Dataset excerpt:

__________

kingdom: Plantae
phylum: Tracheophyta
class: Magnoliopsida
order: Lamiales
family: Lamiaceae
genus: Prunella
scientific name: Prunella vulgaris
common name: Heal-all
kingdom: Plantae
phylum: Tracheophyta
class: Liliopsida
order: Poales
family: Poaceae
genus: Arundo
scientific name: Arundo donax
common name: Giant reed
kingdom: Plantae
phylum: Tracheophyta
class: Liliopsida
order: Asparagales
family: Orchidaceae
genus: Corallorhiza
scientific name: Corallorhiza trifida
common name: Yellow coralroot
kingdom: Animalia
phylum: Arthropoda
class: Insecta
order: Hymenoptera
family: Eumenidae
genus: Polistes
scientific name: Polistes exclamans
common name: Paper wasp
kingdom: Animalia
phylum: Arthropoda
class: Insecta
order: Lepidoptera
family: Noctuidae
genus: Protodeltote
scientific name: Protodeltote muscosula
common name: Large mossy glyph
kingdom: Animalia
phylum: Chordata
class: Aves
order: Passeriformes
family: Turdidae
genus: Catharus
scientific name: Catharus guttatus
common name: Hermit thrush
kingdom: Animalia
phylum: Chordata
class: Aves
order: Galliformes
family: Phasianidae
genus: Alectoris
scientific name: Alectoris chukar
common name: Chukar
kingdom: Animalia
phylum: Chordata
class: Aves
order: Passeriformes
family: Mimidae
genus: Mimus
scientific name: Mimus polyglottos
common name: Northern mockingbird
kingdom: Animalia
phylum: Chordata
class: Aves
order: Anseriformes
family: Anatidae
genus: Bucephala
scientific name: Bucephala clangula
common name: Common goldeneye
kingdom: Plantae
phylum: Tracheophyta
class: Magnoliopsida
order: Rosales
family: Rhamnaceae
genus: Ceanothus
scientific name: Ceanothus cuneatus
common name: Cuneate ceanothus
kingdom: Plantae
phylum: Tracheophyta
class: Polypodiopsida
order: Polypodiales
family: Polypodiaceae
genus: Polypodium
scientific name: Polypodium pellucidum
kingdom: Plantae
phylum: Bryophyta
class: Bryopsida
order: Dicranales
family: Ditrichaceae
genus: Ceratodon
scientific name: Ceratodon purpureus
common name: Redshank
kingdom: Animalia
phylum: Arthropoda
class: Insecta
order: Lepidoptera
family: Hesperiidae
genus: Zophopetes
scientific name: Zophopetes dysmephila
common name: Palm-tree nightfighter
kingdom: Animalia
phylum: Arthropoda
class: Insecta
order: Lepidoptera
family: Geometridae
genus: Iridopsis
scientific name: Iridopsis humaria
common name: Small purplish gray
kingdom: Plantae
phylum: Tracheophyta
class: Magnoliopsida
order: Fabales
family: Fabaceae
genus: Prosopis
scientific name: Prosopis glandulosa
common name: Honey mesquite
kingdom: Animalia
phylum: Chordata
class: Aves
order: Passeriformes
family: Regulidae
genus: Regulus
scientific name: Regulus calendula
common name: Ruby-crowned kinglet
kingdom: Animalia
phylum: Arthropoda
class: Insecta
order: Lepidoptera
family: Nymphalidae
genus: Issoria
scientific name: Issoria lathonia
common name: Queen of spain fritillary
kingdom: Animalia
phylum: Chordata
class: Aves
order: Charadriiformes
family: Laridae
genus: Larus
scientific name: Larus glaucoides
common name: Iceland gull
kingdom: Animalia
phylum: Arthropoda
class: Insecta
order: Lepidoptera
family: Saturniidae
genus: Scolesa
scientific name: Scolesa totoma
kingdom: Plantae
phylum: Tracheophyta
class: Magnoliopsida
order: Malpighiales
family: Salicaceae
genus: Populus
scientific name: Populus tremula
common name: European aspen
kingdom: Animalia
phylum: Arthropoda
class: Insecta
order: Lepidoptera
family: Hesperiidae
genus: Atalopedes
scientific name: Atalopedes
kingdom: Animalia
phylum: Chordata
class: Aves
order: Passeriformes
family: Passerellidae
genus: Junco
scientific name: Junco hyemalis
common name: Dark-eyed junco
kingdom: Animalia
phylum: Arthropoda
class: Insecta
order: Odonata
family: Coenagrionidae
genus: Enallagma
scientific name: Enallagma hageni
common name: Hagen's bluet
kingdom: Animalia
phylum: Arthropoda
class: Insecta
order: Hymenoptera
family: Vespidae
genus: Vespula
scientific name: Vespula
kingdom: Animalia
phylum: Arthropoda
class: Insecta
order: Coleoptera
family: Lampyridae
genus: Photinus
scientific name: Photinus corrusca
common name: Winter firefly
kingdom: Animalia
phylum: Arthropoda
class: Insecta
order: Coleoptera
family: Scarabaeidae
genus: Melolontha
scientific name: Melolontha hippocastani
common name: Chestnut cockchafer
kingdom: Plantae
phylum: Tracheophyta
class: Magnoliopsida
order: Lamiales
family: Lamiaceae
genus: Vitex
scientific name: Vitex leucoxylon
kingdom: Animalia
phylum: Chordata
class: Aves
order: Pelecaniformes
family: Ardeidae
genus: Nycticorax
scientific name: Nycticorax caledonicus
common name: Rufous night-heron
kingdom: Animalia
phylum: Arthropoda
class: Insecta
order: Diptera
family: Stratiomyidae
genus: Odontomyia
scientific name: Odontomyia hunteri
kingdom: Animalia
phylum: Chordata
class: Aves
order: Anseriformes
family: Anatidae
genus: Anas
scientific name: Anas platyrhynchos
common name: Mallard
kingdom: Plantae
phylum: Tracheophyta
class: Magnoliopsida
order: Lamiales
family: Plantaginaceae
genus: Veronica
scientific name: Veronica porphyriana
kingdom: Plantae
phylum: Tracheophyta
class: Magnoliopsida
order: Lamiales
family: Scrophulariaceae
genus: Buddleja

__________

- _Directions for this task_
Put the lines of the data from the line with "common name: Ruby-crowned kinglet" to the line with "scientific name: Enallagma hageni" into a numbered list, leaving out any blank lines.

- _Solution to this exercise_
1. common name: Ruby-crowned kinglet
2. kingdom: Animalia
3. phylum: Arthropoda
4. class: Insecta
5. order: Lepidoptera
6. family: Nymphalidae
7. genus: Issoria
8. scientific name: Issoria lathonia
9. common name: Queen of spain fritillary
10. kingdom: Animalia
11. phylum: Chordata
12. class: Aves
13. order: Charadriiformes
14. family: Laridae
15. genus: Larus
16. scientific name: Larus glaucoides
17. common name: Iceland gull
18. kingdom: Animalia
19. phylum: Arthropoda
20. class: Insecta
21. order: Lepidoptera
22. family: Saturniidae
23. genus: Scolesa
24. scientific name: Scolesa totoma
25. kingdom: Plantae
26. phylum: Tracheophyta
27. class: Magnoliopsida
28. order: Malpighiales
29. family: Salicaceae
30. genus: Populus
31. scientific name: Populus tremula
32. common name: European aspen
33. kingdom: Animalia
34. phylum: Arthropoda
35. class: Insecta
36. order: Lepidoptera
37. family: Hesperiidae
38. genus: Atalopedes
39. scientific name: Atalopedes
40. kingdom: Animalia
41. phylum: Chordata
42. class: Aves
43. order: Passeriformes
44. family: Passerellidae
45. genus: Junco
46. scientific name: Junco hyemalis
47. common name: Dark-eyed junco
48. kingdom: Animalia
49. phylum: Arthropoda
50. class: Insecta
51. order: Odonata
52. family: Coenagrionidae
53. genus: Enallagma
54. scientific name: Enallagma hageni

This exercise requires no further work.